Using Jupyter from KNIME to embed documents

Hub · June 27, 2019, 7:27am

Uses functionality provided in a Jupyter notebook to embed documents from a topic-space representation into 2D Euclidean space. The embedding is done using scikit-learn's implementation of the t-SNE algorithm.

This is a companion discussion topic for the original entry at https://kni.me/w/cD6OEYJXZmkXuEtm

mlauber71 · March 23, 2019, 3:46pm

The Jupyter Notebook seemingly did not make it into the final workflow, but it should be this one:

gist.github.com

https://gist.github.com/greglandrum/88d1739577c26b01e871d83c60c8898e

tSNE_for_text.ipynb

{
 "cells": [
  {
   "cell_type": "markdown",
   "metadata": {},
   "source": [
    "# Working with t-SNE from scikit-learn\n",
    "\n",
    "I wanted to do an experiment and try embedding documents in 2D space so that the proximity can be used to identify clusters of related documents.
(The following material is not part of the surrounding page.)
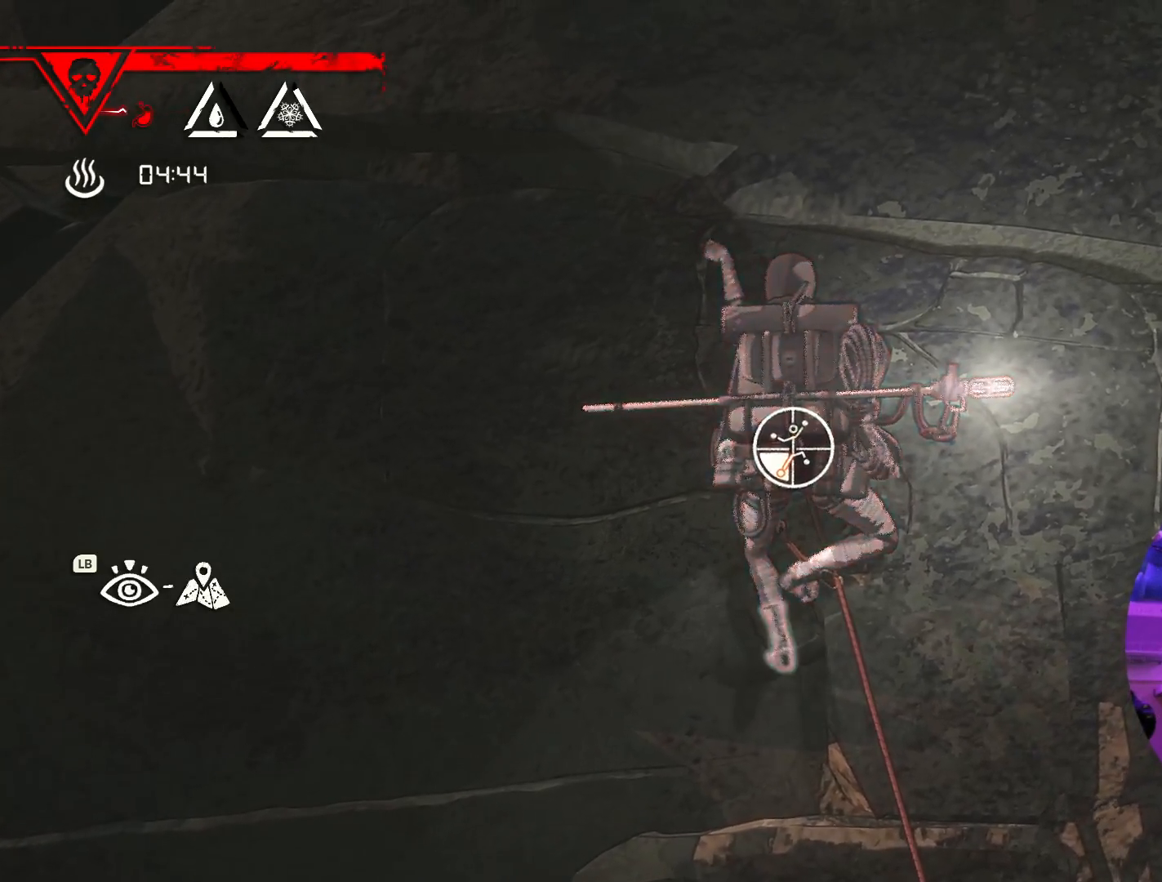
{"dt_ms": 500, "buttons": [], "left_stick": "up", "right_stick": "center", "events": [[83, "left_stick", "down-left"], [150, "R1", "up"], [250, "left_stick", "up-left"], [467, "left_stick", "up"]]}
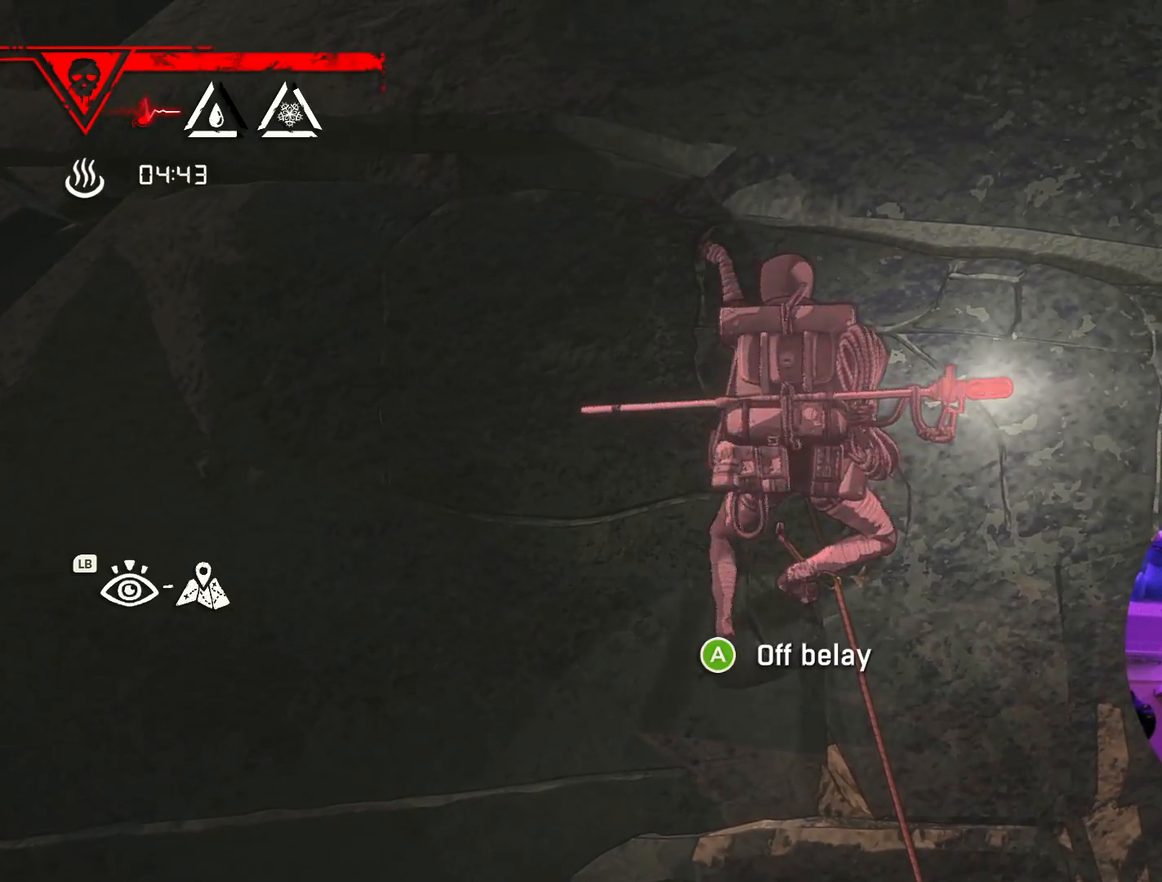
{"dt_ms": 500, "buttons": [], "left_stick": "up", "right_stick": "center", "events": []}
I have a set of documents extracted from pubmed based on queries for disease names - Jeany described the construction of the dataset in her [Fun with Tags](https://www.knime.com/blog/fun-with-tags) blog post - and I've used those to build a topic model. I want to try the embedding using the projection of the documents into the topic space.\n",
    "\n",

This file has been truncated. show original

And also if one would put it into a subfolder in the workflow the relative KNIME path should look something like this:
knime://knime.workflow/jupyter_notebooks/tSNE_for_text.ipynb

Thank you for this interesting workflow

MarcelW · March 24, 2019, 5:45pm

Thanks mlauber71, we will add the missing file asap.